Le PDG d'UGC critique vivement le "festival" Netflix

Les projections de films Netflix à Paris et Lyon auront-elles lieu ? Les exploitants de salles de cinéma et les distributeurs y sont farouchement opposés.

Publié le 08-11-2021 par Esther Buitekant

L'incompréhension des exploitants


Il n'a pas encore commencé et pourtant le festival Netflix n'en finit plus de susciter l'indignation parmi les distributeurs et les exploitants. Dernière prise de parole en date, celle du patron d'UGC Alain Sussfeld lors des rencontres cinématographiques de l'ARP vendredi dernier au Touquet. Ce dernier n'a que très moyennement apprécié de voir la Cinémathèque française de Paris et l'Institut Lumière de Lyon prendre part au projet. Se  disant 'assez radicalement scandalisé de la position' des deux institutions, Alain Sussfeld les accuse d'entretenir 'la confusion entre diffusion audiovisuelle et diffusion cinématographique'. 'Je ne pense pas que c'est de leur responsabilité que de rentrer dans cette pratique', a-t-il ajouté. Selon une source proche le Cinémathèque citée dans les Échos, l'établissement parisien devrait annoncer prochainement son retrait du projet. 

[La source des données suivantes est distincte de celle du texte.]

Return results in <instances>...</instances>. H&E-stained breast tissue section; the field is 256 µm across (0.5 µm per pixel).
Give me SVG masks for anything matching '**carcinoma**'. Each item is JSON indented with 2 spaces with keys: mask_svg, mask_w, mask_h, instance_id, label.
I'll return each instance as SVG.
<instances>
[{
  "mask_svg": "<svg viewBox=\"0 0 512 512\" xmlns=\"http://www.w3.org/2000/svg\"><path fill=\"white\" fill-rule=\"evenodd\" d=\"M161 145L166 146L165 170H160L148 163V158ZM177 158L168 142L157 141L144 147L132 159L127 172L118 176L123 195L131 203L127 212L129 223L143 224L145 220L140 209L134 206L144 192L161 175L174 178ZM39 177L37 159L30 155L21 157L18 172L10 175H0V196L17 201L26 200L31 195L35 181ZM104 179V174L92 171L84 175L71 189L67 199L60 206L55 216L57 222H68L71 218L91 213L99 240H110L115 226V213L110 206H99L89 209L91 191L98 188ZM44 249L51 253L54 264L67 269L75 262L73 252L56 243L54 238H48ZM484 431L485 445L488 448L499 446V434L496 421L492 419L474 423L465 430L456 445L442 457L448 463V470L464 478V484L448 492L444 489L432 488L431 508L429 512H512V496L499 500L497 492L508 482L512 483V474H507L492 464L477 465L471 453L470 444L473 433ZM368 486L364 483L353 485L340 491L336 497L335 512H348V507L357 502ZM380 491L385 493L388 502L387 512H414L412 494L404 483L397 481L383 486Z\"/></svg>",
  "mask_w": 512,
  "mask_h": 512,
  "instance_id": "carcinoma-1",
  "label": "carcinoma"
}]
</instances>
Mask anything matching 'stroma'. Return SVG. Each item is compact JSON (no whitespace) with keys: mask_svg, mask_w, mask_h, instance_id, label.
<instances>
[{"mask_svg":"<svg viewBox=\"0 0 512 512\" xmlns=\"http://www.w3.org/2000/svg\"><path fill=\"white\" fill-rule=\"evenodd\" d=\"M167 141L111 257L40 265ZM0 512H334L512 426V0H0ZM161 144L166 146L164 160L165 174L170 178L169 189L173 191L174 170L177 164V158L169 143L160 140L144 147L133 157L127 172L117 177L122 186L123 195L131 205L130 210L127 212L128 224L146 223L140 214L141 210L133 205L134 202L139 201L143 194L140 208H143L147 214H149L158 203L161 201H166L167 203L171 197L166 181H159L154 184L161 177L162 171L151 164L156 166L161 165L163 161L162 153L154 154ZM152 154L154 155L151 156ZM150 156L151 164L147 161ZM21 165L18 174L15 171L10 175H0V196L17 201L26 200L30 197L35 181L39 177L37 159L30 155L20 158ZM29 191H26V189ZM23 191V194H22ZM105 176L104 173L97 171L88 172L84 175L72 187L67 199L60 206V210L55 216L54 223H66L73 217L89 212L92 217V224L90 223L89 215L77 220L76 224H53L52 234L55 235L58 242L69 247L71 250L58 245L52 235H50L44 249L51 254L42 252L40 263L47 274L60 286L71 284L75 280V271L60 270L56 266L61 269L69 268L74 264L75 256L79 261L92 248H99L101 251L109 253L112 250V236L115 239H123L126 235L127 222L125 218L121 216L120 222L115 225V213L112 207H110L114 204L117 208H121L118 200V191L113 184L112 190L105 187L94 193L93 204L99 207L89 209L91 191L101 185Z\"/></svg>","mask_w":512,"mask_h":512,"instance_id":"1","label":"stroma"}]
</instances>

Netflix a déjà réduit le champ de son festival


A l'origine, ce cycle de projections devait avoir lieu en partenariat avec des salles des réseaux MK2 et Utopia, mais aussi des cinémas indépendants. Face  au  tollé suscité par cette annonce Netflix a toutefois fait machine arrière il y a une semaine, annonçant que ces projections ne se dérouleraient qu'au sein de la Cinémathèque de Paris et de l'Institut Lumière, deux établissements qui bénéficient par ailleurs de fonds publics. En pleine renégociation de la chronologie des médias, c'est peu dire que cette entorse au règlement passe très mal aux yeux des exploitants. En France,  un film doit bénéficier d'une véritable sortie en salles avant d'être diffusé à la télévision.